Entonces prosiguió el barbero.

-Pues las ideas liberales y sociales que ya andan circulando por esas lejanías sólo las va conociendo el pueblo gracias a estas inocentes novelas de folletín. De ellas han de salir noticias que con el tiempo contribuirán a abrir los ojos a la realidad. A los escritores de la clase rica y a los del mundo oficial lo que les gusta es fomentar esa literatura en la cual sólo se habla de la vida en el Japón, de las tragedias de Grecia, de las églogas de Virgilio y de los saraos en la colonia Juárez donde se recitan los versos de Gutiérrez Nájera, de quien dicen que “ganó en ciudadanía francesa a base de estilo”.

En eso pasó doña Hortensia Realpozo y se detuvo a la puerta de la botica, al ver a los amigos dijo:

-Acabo de recibir los nuevos pliegos de la última novela de don Manuel: hoy por la noche tendremos tertulia en la casa para leerlos; de modo que si quieren venir vengan. A mi marido le encantará que nos honren con su visita. Parece que en estos capítulos se hace la denuncia de la aristocracia española explotadora de los campesinos de Castilla y de otros lugares de España.

En coro dijeron los presentes:

-Con mucho gusto iremos, doña Hortensia.

Por la noche, después de la oración se llegaron a la casa de la señora Hortensia. Presente está el marido, el bueno de don Nicanor, y las dos hijas del matrimonio, doncellas que eran un primor, y hasta las criadas de la casa; en el estrado de la sala se ordenaron las sillas y don Nicanor, junto a un quinqué de petróleo, se sentó, abrió los pliegos y antes de empezar a leer reclamó silencio a la concurrencia.

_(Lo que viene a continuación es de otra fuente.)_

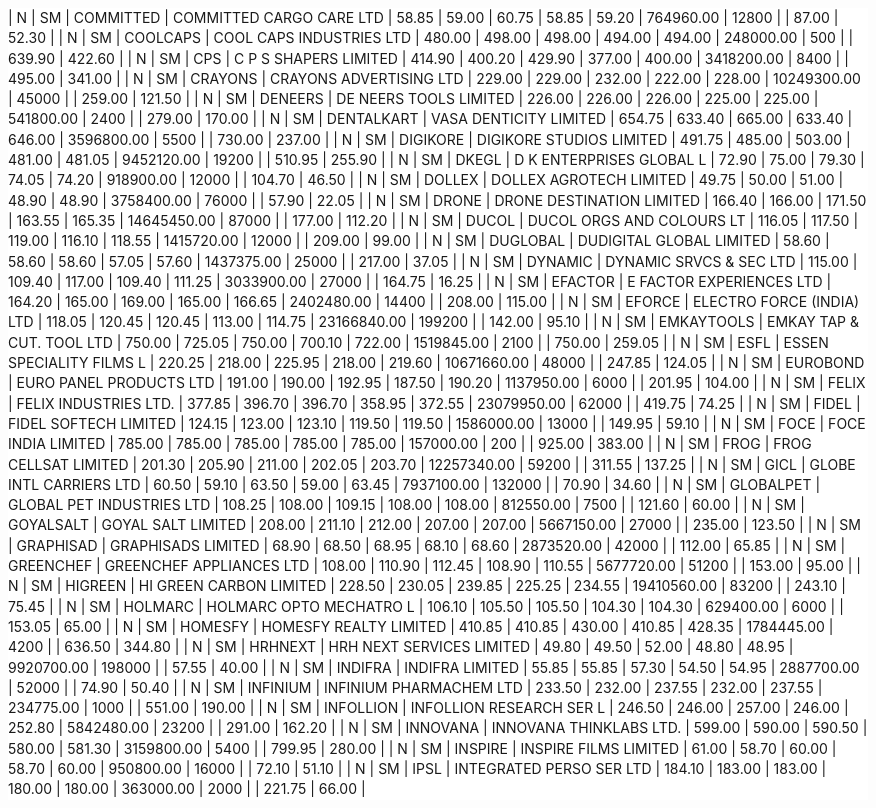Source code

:| N | SM | COMMITTED | COMMITTED CARGO CARE LTD | 58.85 | 59.00 | 60.75 | 58.85 | 59.20 | 764960.00 | 12800 |  | 87.00 | 52.30 |
| N | SM | COOLCAPS | COOL CAPS INDUSTRIES LTD | 480.00 | 498.00 | 498.00 | 494.00 | 494.00 | 248000.00 | 500 |  | 639.90 | 422.60 |
| N | SM | CPS | C P S SHAPERS LIMITED | 414.90 | 400.20 | 429.90 | 377.00 | 400.00 | 3418200.00 | 8400 |  | 495.00 | 341.00 |
| N | SM | CRAYONS | CRAYONS ADVERTISING LTD | 229.00 | 229.00 | 232.00 | 222.00 | 228.00 | 10249300.00 | 45000 |  | 259.00 | 121.50 |
| N | SM | DENEERS | DE NEERS TOOLS LIMITED | 226.00 | 226.00 | 226.00 | 225.00 | 225.00 | 541800.00 | 2400 |  | 279.00 | 170.00 |
| N | SM | DENTALKART | VASA DENTICITY LIMITED | 654.75 | 633.40 | 665.00 | 633.40 | 646.00 | 3596800.00 | 5500 |  | 730.00 | 237.00 |
| N | SM | DIGIKORE | DIGIKORE STUDIOS LIMITED | 491.75 | 485.00 | 503.00 | 481.00 | 481.05 | 9452120.00 | 19200 |  | 510.95 | 255.90 |
| N | SM | DKEGL | D K ENTERPRISES GLOBAL L | 72.90 | 75.00 | 79.30 | 74.05 | 74.20 | 918900.00 | 12000 |  | 104.70 | 46.50 |
| N | SM | DOLLEX | DOLLEX AGROTECH LIMITED | 49.75 | 50.00 | 51.00 | 48.90 | 48.90 | 3758400.00 | 76000 |  | 57.90 | 22.05 |
| N | SM | DRONE | DRONE DESTINATION LIMITED | 166.40 | 166.00 | 171.50 | 163.55 | 165.35 | 14645450.00 | 87000 |  | 177.00 | 112.20 |
| N | SM | DUCOL | DUCOL ORGS AND COLOURS LT | 116.05 | 117.50 | 119.00 | 116.10 | 118.55 | 1415720.00 | 12000 |  | 209.00 | 99.00 |
| N | SM | DUGLOBAL | DUDIGITAL GLOBAL LIMITED | 58.60 | 58.60 | 58.60 | 57.05 | 57.60 | 1437375.00 | 25000 |  | 217.00 | 37.05 |
| N | SM | DYNAMIC | DYNAMIC SRVCS & SEC LTD | 115.00 | 109.40 | 117.00 | 109.40 | 111.25 | 3033900.00 | 27000 |  | 164.75 | 16.25 |
| N | SM | EFACTOR | E FACTOR EXPERIENCES LTD | 164.20 | 165.00 | 169.00 | 165.00 | 166.65 | 2402480.00 | 14400 |  | 208.00 | 115.00 |
| N | SM | EFORCE | ELECTRO FORCE (INDIA) LTD | 118.05 | 120.45 | 120.45 | 113.00 | 114.75 | 23166840.00 | 199200 |  | 142.00 | 95.10 |
| N | SM | EMKAYTOOLS | EMKAY TAP & CUT. TOOL LTD | 750.00 | 725.05 | 750.00 | 700.10 | 722.00 | 1519845.00 | 2100 |  | 750.00 | 259.05 |
| N | SM | ESFL | ESSEN SPECIALITY FILMS L | 220.25 | 218.00 | 225.95 | 218.00 | 219.60 | 10671660.00 | 48000 |  | 247.85 | 124.05 |
| N | SM | EUROBOND | EURO PANEL PRODUCTS LTD | 191.00 | 190.00 | 192.95 | 187.50 | 190.20 | 1137950.00 | 6000 |  | 201.95 | 104.00 |
| N | SM | FELIX | FELIX INDUSTRIES LTD. | 377.85 | 396.70 | 396.70 | 358.95 | 372.55 | 23079950.00 | 62000 |  | 419.75 | 74.25 |
| N | SM | FIDEL | FIDEL SOFTECH LIMITED | 124.15 | 123.00 | 123.10 | 119.50 | 119.50 | 1586000.00 | 13000 |  | 149.95 | 59.10 |
| N | SM | FOCE | FOCE INDIA LIMITED | 785.00 | 785.00 | 785.00 | 785.00 | 785.00 | 157000.00 | 200 |  | 925.00 | 383.00 |
| N | SM | FROG | FROG CELLSAT LIMITED | 201.30 | 205.90 | 211.00 | 202.05 | 203.70 | 12257340.00 | 59200 |  | 311.55 | 137.25 |
| N | SM | GICL | GLOBE INTL CARRIERS LTD | 60.50 | 59.10 | 63.50 | 59.00 | 63.45 | 7937100.00 | 132000 |  | 70.90 | 34.60 |
| N | SM | GLOBALPET | GLOBAL PET INDUSTRIES LTD | 108.25 | 108.00 | 109.15 | 108.00 | 108.00 | 812550.00 | 7500 |  | 121.60 | 60.00 |
| N | SM | GOYALSALT | GOYAL SALT LIMITED | 208.00 | 211.10 | 212.00 | 207.00 | 207.00 | 5667150.00 | 27000 |  | 235.00 | 123.50 |
| N | SM | GRAPHISAD | GRAPHISADS LIMITED | 68.90 | 68.50 | 68.95 | 68.10 | 68.60 | 2873520.00 | 42000 |  | 112.00 | 65.85 |
| N | SM | GREENCHEF | GREENCHEF APPLIANCES LTD | 108.00 | 110.90 | 112.45 | 108.90 | 110.55 | 5677720.00 | 51200 |  | 153.00 | 95.00 |
| N | SM | HIGREEN | HI GREEN CARBON LIMITED | 228.50 | 230.05 | 239.85 | 225.25 | 234.55 | 19410560.00 | 83200 |  | 243.10 | 75.45 |
| N | SM | HOLMARC | HOLMARC OPTO MECHATRO L | 106.10 | 105.50 | 105.50 | 104.30 | 104.30 | 629400.00 | 6000 |  | 153.05 | 65.00 |
| N | SM | HOMESFY | HOMESFY REALTY LIMITED | 410.85 | 410.85 | 430.00 | 410.85 | 428.35 | 1784445.00 | 4200 |  | 636.50 | 344.80 |
| N | SM | HRHNEXT | HRH NEXT SERVICES LIMITED | 49.80 | 49.50 | 52.00 | 48.80 | 48.95 | 9920700.00 | 198000 |  | 57.55 | 40.00 |
| N | SM | INDIFRA | INDIFRA LIMITED | 55.85 | 55.85 | 57.30 | 54.50 | 54.95 | 2887700.00 | 52000 |  | 74.90 | 50.40 |
| N | SM | INFINIUM | INFINIUM PHARMACHEM LTD | 233.50 | 232.00 | 237.55 | 232.00 | 237.55 | 234775.00 | 1000 |  | 551.00 | 190.00 |
| N | SM | INFOLLION | INFOLLION RESEARCH SER L | 246.50 | 246.00 | 257.00 | 246.00 | 252.80 | 5842480.00 | 23200 |  | 291.00 | 162.20 |
| N | SM | INNOVANA | INNOVANA THINKLABS LTD. | 599.00 | 590.00 | 590.50 | 580.00 | 581.30 | 3159800.00 | 5400 |  | 799.95 | 280.00 |
| N | SM | INSPIRE | INSPIRE FILMS LIMITED | 61.00 | 58.70 | 60.00 | 58.70 | 60.00 | 950800.00 | 16000 |  | 72.10 | 51.10 |
| N | SM | IPSL | INTEGRATED PERSO SER LTD | 184.10 | 183.00 | 183.00 | 180.00 | 180.00 | 363000.00 | 2000 |  | 221.75 | 66.00 |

Se hizo el silencio; no se oía el vuelo de una mosca. Don Nicanor leía bien y con buena entonación y sabía fingir el tono de los interlocutores en los diálogos y en las pláticas. Donde cobraba fuerza el lector, era en las descripciones que el novelista presentaba. Entonces era casi posible advertir la tenebrosa noche junto a los muros del martillo y sentir el torrente de agua que corría bajo un puente de la época medieval. Había momentos en que todo se hacía visible.

Así estuvo leyendo mucho. Más de una hora. Al final, cuando dobló el pliego, una de sus hijas preguntó:

-Y en qué parará el viaje de la marquesa por esas tierras de Aragón tan infestadas de bandidos?

-No, hija, no son bandidos aquellos hombres, son guerrilleros que andan peleando contra los mercenarios del Napoleón que había invadido a España.

La otra hija comentó:

-Claro, porque el dichoso marido es de los afrancesados y está por Napoleón y no por Fernando VII que aunque es un hombre cruel y desalmado es el rey legítimo de los españoles.

Doña Hortensia añadió:

-Lo que es patético y horrible es la matanza que los franceses hicieron por las calles de Madrid el 2 de mayo. ¿Quieres volver a leer ese capítulo?

El marido contestó:

-Con mucho gusto.

Buscó entre los pliegos que tenía sobre la mesa, tomó un legajo y empezó a leer. A las dos o tres páginas, los presentes tenían los ojos bañados en lágrimas.

Las dos niñas gritaron:

-Papá, no sigas leyendo que esas escenas nos conmueven horriblemente.

Don Nicanor cerró el folleto y don Pablo Pinto comentó, enjugándose los ojos:

-Así son los pueblos heroicos y dignos de su historia.

-El barbero añadió:

-Un día veremos escenas iguales en las calles de México cuando el pueblo se alce contra el dictador.

Todos guardaron silencio porque por la calle pasaba una pareja de rurales. Llevaban los sables relucientes y la tercerola a la espalda.

(De El Libro y la Vida, Gaceta de Información y Critica editada por El Día. México, D. F.).

 

Diario del Sureste, Mérida, 7 de junio de 1970, suplemento cultural núm. 855, pp. 1, 3.